← All articles
LLM Techniques & Metrics · 2 July, 2025

Understanding Sentence Transformers: Loss Functions and the Fine-Tuning Pipeline

Sentence Transformers (SBERT) are widely used for semantic similarity tasks like reranking, clustering, and semantic search.

Understanding Sentence Transformers: Loss Functions and the Fine-Tuning Pipeline

Understanding Sentence Transformers: Loss Functions and the Fine-Tuning Pipeline

  • Sentence Transformers (SBERT) are widely used for semantic similarity tasks like reranking, clustering, and semantic search.

  • Fine-tuning is essential to unlock their full potential, with the loss function playing a key role.

  • This article covers the complete training pipeline: preprocessing, training, and evaluation.

  • It also reviews model evaluation with the Massive Text Embedding Benchmark (MTEB) and guides on choosing the right loss function for your needs.

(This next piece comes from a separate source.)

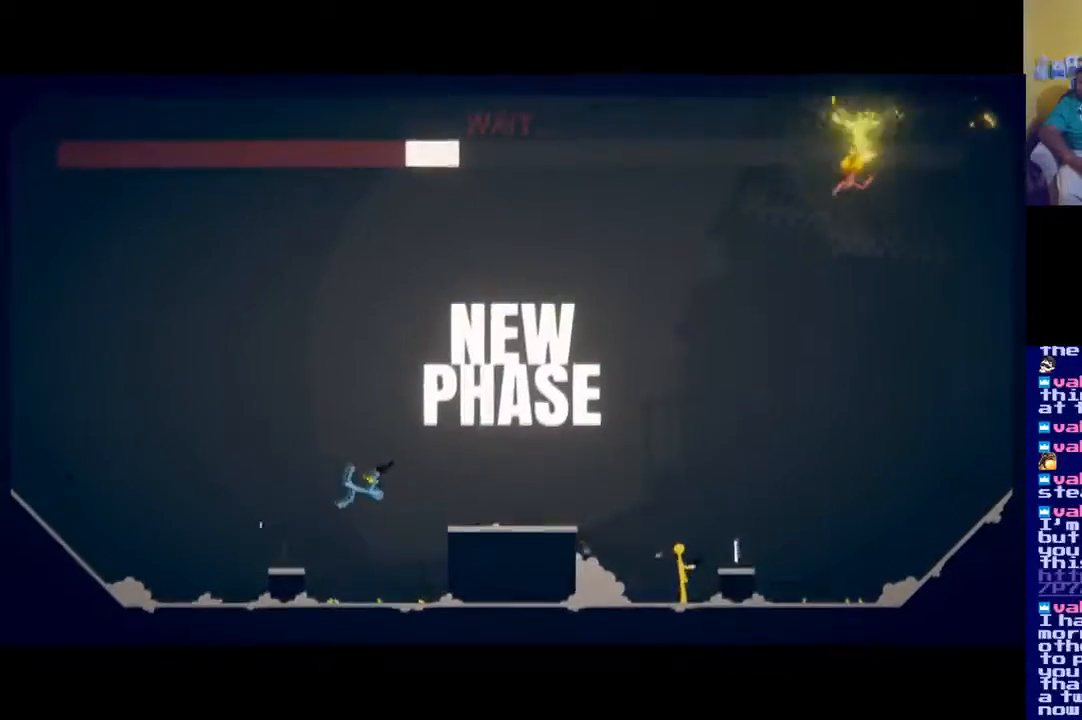
{"buttons": [], "left_stick": "center", "right_stick": "up-right", "events": [[83, "X", "down"], [233, "X", "up"], [350, "X", "down"], [450, "X", "up"]]}
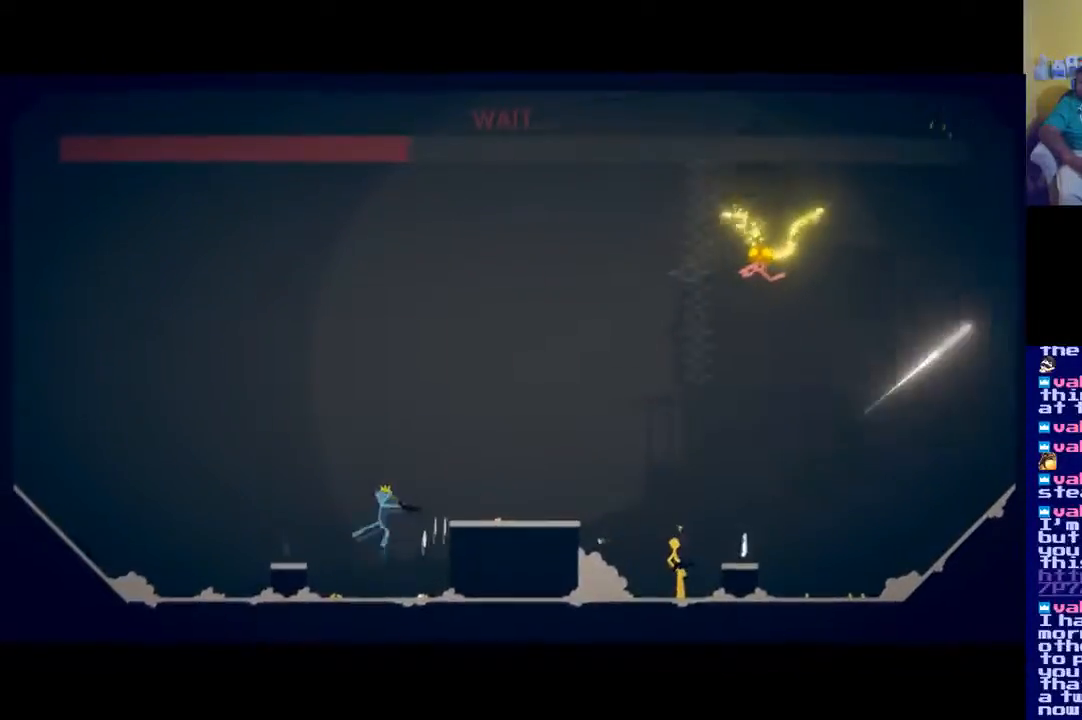
{"buttons": [], "left_stick": "center", "right_stick": "up", "events": [[84, "X", "down"], [184, "X", "up"], [284, "X", "down"], [434, "X", "up"], [484, "right_stick", "up"]]}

The Sentence Transformer Training Pipeline

Common Preprocessing Techniques

When training embedding models with Sentence Transformers, preprocessing plays a crucial role in ensuring input consistency, model compatibility, and performance. This is due to the fact that preprocessing directly modifies the data to conform to specific requirements of different loss functions, which may require the data in different formats.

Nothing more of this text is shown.